[Opening Supplied material section]

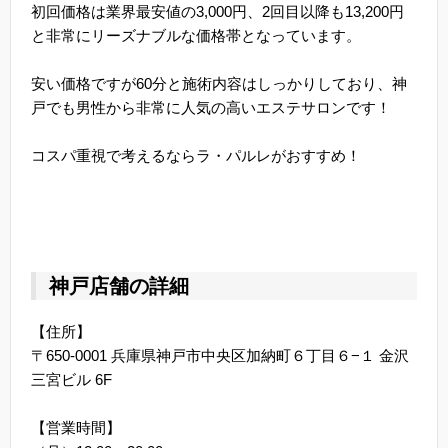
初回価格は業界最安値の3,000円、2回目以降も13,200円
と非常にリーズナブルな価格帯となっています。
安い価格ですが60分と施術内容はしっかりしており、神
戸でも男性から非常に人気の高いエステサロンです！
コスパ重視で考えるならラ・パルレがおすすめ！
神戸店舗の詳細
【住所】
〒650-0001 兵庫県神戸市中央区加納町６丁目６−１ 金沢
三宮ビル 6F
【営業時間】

[Closing Supplied material section]

Your answer is all of the records restated word for word, pictures excluded.

Answer box:
初回価格は業界最安値の3,000円、2回目以降も13,200円
と非常にリーズナブルな価格帯となっています。
安い価格ですが60分と施術内容はしっかりしており、神
戸でも男性から非常に人気の高いエステサロンです！
コスパ重視で考えるならラ・パルレがおすすめ！
神戸店舗の詳細
【住所】
〒650-0001 兵庫県神戸市中央区加納町６丁目６−１ 金沢
三宮ビル 6F
【営業時間】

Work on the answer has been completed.